§ **Consignes**:
[1] Répondez à ces questions d'après le texte fourni :
(a) Combien de manses sont indiqués à Doulesmons (Deûlémont) ?
(b) De quels diocèses l'évêque Baudouin était-il évêque, et pendant quelles années ?
(c) Que reçoit chaque chanoine dans le suburbium de Lille ?
[2] Résumez le texte fourni en deux phrases.
=== Texte fourni ===
Dans le territorium de Lille, dans la villa appelée Ulma (Lomme), VIII manses de terre ; dans la villa de Fredlenchehem (Frelinghien), III manses et VI bonniers ; à Wascemin (Wachemy, écart de la commune de Chemy) III manses et IV bonniers, ; à Lechin (Liéchin, dans la commune de Houplin-Ancoisne), III manses et IV bonniers ; à Schelmes (Esquermes), II manses et VII bonniers ; à Anetieres juxta Pietre (Ennetières-en-Weppes), un manse ; à Marham (La Marre, ancienne seigneurie située d’après un ancien terrier de Saint-Pierre de Lille quelque part dans le Baroeul, du côté du lieu-dit de la Pilaterie, à Mons-en-Baroeul), XVI bonniers et trois parties d’un bonnier ; sur les bords du fleuve Marcam (la Marque), VII manses et VIII bonniers et trois parties d’un bonnier ; à Formestraus (Fourmestraux, dans la commune de Vendeville), XIIII bonniers ; à Doulesmons (Deûlémont), XV manses ; dans le lieu qu’on appelle Fins(centre paroissial, alors hors tissu urbain, correspondant à l’actuelle église de Saint-Maurice de Lille intra-muros), II manses et X bonniers ; à Flez (Flers), I manse ; à Fins, un autel en l’honneur de Saint-Maurice, où l’évêque Baudouin (évêque de Noyon et de Tournai de 1044 à 1068) a concédé que deux personnes seraient installées par l’élection des chanoines, et où, quand la seconde viendrait à mourir, l’évêque ou ses successeurs ne pourraient exiger plus de dix livres à l’occasion de la réinstallation de deux personnes, et qu’entre eux il en soit ainsi pour toujours. A Wasemias (Wazemmes), le bodium de l’église ; à Asnapiam (Annappes), de même le bodium de l’église ; à Batcedam (La Bassée), une dîme ; dans le suburbium de ce castrum, c’est-à-dire de Lille, un courtil pour chaque chanoine ; et à l’intérieur du castrum, toute la terre adjacente à l’église, destinée aux dépendances et aux maisons des clercs, dont la limite (ouest) est la voie qui va de la porte nord jusqu’à l’extrémité du cimetière qui se trouve au sud, et, à l’est, le mur qui longe l’eau et qui rejoint en s’incurvant la dite porte.
=== Matériau extrait ===
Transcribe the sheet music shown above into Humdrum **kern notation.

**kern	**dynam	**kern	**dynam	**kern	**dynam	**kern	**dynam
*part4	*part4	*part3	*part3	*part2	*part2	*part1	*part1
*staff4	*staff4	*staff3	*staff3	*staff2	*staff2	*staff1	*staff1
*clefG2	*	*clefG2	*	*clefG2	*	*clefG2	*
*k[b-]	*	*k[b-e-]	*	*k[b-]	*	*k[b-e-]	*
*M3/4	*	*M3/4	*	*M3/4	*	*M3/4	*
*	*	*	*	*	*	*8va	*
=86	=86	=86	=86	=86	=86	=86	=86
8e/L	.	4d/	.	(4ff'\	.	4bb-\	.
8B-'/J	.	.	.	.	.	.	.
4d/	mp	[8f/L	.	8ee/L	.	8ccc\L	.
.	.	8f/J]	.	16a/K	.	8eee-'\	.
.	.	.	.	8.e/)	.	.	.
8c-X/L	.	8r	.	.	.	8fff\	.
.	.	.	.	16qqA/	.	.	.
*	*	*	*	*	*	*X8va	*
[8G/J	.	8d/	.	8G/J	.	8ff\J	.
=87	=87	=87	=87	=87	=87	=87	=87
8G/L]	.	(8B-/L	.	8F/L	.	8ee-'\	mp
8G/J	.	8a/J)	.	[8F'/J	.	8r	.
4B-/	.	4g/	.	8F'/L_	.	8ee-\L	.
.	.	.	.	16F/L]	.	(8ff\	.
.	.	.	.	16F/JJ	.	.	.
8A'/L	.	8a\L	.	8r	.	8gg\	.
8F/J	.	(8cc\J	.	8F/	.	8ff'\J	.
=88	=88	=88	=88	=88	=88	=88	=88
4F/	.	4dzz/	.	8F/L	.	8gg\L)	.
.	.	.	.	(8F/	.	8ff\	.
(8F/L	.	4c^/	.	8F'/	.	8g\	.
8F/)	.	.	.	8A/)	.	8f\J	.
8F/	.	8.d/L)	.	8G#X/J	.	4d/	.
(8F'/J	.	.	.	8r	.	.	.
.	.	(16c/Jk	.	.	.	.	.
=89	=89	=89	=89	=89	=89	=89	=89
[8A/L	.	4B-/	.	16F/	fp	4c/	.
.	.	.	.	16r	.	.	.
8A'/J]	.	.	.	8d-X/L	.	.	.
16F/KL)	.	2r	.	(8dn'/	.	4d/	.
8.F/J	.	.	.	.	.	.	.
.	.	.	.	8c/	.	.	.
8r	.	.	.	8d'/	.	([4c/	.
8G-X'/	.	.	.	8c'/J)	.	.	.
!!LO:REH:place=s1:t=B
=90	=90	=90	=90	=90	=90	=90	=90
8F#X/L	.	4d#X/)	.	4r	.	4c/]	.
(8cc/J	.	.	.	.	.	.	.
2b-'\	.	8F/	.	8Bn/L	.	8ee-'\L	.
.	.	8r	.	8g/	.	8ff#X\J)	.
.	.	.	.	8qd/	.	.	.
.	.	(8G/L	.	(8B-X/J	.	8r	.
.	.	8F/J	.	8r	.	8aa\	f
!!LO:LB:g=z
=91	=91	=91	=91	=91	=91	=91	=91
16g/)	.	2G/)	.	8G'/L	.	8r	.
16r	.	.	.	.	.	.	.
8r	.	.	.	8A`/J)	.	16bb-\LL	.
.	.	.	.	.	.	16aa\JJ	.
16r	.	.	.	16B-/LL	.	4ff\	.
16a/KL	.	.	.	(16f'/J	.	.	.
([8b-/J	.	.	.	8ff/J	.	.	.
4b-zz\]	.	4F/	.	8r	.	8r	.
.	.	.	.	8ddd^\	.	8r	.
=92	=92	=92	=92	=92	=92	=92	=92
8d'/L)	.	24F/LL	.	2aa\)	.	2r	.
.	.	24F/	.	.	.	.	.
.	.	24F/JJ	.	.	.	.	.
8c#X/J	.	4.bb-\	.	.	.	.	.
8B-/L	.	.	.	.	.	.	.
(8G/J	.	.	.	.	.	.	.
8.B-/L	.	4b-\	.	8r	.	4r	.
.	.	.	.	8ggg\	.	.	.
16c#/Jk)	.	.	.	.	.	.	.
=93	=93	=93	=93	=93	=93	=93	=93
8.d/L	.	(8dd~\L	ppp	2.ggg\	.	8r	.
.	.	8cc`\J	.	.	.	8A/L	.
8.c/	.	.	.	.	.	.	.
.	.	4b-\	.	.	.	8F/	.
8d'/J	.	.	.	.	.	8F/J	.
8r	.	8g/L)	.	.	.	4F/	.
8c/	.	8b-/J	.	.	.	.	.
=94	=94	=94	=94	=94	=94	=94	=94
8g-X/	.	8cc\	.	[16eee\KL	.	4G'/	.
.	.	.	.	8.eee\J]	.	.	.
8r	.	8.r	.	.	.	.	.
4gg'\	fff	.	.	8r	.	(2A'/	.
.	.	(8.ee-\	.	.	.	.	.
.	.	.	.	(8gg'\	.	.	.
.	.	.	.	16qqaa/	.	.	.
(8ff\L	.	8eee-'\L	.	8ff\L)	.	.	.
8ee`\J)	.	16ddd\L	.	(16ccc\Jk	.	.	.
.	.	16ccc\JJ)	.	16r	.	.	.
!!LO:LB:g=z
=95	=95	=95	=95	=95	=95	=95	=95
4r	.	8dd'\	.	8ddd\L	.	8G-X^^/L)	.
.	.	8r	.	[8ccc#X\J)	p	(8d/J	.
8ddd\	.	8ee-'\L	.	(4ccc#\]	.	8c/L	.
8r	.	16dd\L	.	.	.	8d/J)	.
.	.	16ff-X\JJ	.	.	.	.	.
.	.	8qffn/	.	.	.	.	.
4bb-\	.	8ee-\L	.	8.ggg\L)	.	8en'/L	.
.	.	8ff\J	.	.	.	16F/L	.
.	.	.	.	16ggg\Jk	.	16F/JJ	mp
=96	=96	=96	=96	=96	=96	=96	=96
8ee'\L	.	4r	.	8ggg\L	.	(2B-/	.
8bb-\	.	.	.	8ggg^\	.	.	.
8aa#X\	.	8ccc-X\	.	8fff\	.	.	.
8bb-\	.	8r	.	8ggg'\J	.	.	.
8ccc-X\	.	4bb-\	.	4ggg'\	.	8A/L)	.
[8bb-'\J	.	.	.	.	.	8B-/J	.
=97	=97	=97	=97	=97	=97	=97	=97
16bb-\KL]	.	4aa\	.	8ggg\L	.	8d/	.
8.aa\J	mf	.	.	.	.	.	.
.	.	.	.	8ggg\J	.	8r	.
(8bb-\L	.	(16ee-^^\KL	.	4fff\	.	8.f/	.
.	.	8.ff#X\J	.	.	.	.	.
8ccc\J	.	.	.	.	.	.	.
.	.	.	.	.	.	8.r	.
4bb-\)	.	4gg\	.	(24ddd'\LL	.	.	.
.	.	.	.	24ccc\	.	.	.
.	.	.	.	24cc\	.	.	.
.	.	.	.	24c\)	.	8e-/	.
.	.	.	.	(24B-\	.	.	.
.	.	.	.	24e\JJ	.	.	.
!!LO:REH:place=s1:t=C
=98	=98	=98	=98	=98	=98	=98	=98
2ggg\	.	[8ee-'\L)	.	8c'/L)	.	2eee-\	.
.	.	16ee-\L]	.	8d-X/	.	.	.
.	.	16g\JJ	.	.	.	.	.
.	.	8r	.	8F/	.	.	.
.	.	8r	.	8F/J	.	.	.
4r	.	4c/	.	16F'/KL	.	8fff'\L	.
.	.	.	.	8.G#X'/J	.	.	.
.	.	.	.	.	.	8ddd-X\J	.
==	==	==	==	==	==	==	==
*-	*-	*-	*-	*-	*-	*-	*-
===
§ **Réponses par consigne**:
[1]
(a) Quinze manses (XV manses).
(b) De Noyon et de Tournai, de 1044 à 1068.
(c) Un courtil.

[2] Le texte énumère des terres, comptées en manses et en bonniers, situées dans le territorium de Lille, notamment à Lomme, Frelinghien, Esquermes, Deûlémont et sur les bords de la Marque. Il mentionne aussi un autel en l'honneur de Saint-Maurice à Fins, le bodium de l'église à Wazemmes et à Annappes, une dîme à La Bassée, un courtil pour chaque chanoine dans le suburbium de Lille et, à l'intérieur du castrum, la terre adjacente à l'église destinée aux dépendances et aux maisons des clercs.